With watches and sequence nodes, one may also implement message queues with ZooKeeper. Just like not using ZooKeeper as a general database, however, it is not recommended to replace the normal message queue with ZooKeeper. The design of ZooKeeper does not fit the typical use cases of message queues. The performance of ZooKeeper is bad if there are many nodes with thousands of children. The 1MB size limit of ZooKeeper also prevents large messages.

Atomic Broadcast

To be fault tolerant, ZooKeeper should be replicated over a sets of hosts called an ensemble. The servers that make up the ZooKeeper service must all know about each other. As long as a majority of the servers are available, the ZooKeeper service will be available. More specifically, the service requires at least 2f+1 servers to tolerate up to f crash failures. In practice, a ZooKeeper service usually consists of three to seven machines. Because Zookeeper requires a majority, it is best to use an odd number of machines.

ZooKeeper Components

Every ZooKeeper server services clients and clients connect to exactly one server. To create a client session, the application code must provide a connection string containing a comma separated list of host:port pairs, each corresponding to a ZooKeeper server. The ZooKeeper client library will pick an arbitrary server and try to connect to it. If the client becomes disconnected from the server, the client will automatically try the next server in the list until a connection is re-established.
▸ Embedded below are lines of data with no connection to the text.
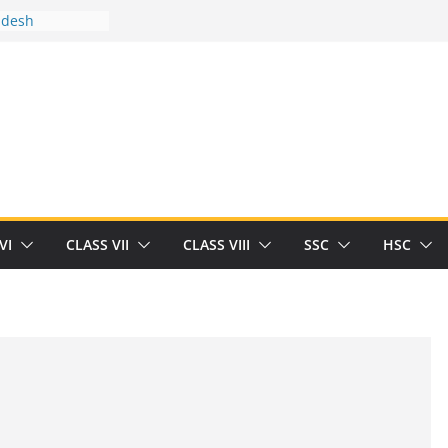
adesh
tween you and
Human
/32713327/
tween you and
als/current-opinion-in-sports-medicine
e threat of
ilding
rt Herrick
VI
CLASS VII
CLASS VIII
SSC
HSC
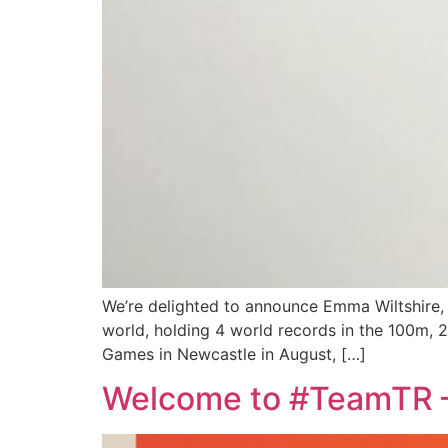
We’re delighted to announce Emma Wiltshire, t
world, holding 4 world records in the 100m, 2
Games in Newcastle in August, […]
Welcome to #TeamTR –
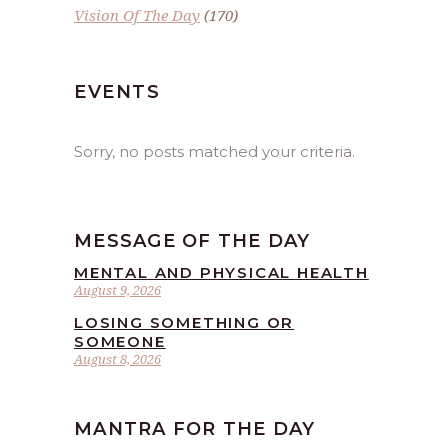
Vision Of The Day
(170)
EVENTS
Sorry, no posts matched your criteria.
MESSAGE OF THE DAY
MENTAL AND PHYSICAL HEALTH
August 9, 2026
LOSING SOMETHING OR
SOMEONE
August 8, 2026
MANTRA FOR THE DAY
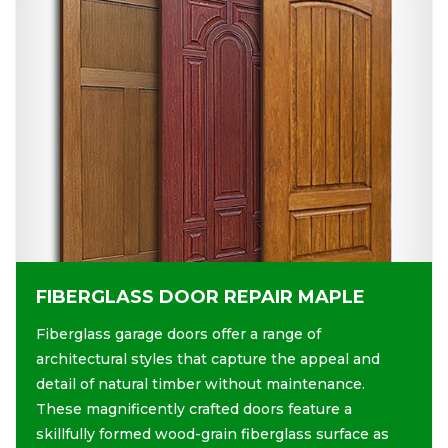
FIBERGLASS DOOR REPAIR MAPLE
Fiberglass garage doors offer a range of
architectural styles that capture the appeal and
detail of natural timber without maintenance.
These magnificently crafted doors feature a
skillfully formed wood-grain fiberglass surface as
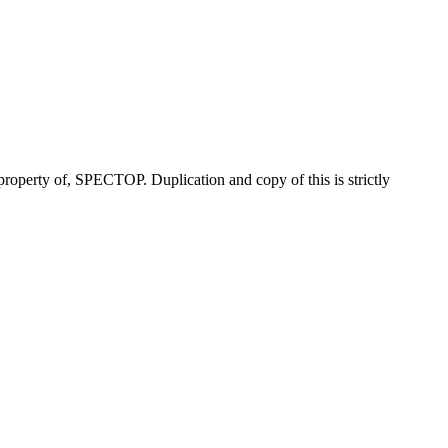
property of, SPECTOP. Duplication and copy of this is strictly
To provide high read throughput, ZooKeeper services the read requests from the local replica of state at each server. In contrast, all write requests are forwarded to a single server, referred as to the leader. The leader uses an atomic broadcast protocol, called Zab, to keep all the servers in sync. Such a leader is elected through a leader election algorithm and synchronized with a quorum of other servers, called followers. By sending all updates through the leader, non-idempotent requests are transformed into idempotent transactions. To guarantee the correct transformation, ZooKeeper enforces that there is only one leader in Zab. And the Zab protocol meets the following requirements:

  • Reliable delivery

If a message is delivered by one server, then it will be eventually delivered by all correct servers.

  • Total order

If message a is delivered before message b by one server, then every server that delivers a and b delivers a before b.

  • Causal order

If message a causally precedes message b and both messages are delivered, then a must be ordered before b.

  • Prefix property

If m is the last message delivered for a leader L, any message proposed before m by L must also be delivered.
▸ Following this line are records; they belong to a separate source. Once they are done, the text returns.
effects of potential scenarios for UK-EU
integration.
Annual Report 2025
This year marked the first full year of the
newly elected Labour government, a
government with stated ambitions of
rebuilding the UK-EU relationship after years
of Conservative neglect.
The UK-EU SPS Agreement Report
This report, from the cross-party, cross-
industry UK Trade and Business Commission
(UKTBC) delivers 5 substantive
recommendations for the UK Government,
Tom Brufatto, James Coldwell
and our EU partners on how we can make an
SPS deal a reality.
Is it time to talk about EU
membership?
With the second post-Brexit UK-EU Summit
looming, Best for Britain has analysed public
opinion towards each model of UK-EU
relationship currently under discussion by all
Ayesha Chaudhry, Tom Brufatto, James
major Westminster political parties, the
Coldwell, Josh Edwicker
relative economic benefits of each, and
Zab at a high level is a leader based protocol similar to Paxos. Compared to Paxos, Zab is primarily designed for primary-backup systems rather than for state machine replication. The Zab protocol consists of two modes: recovery/leader activation and broadcast/active messaging. When the service starts or after a leader failure, Zab transitions to recovery mode. Recovery mode ends when a leader emerges and a quorum of servers have synchronized their state with the leader. Synchronizing their state consists of guaranteeing that the leader and new server have the same state. Once a leader has a quorum of synchronized followers, it accepts messages to propose and coordinates message delivery. The broadcast looks just like two-phase commit without the need to handle aborts and all communication channels are assumed FIFO:

  • The leader sends proposals to all followers in the order that requests have been received. Before proposing a message the leader assigns a monotonically increasing unique zxid.
  • Followers process messages in the order they are received.
  • The leader will issue a COMMIT to all followers as soon as a quorum of followers have ACKed a message.
  • Followers deliver the message when they receive the COMMIT from the leader.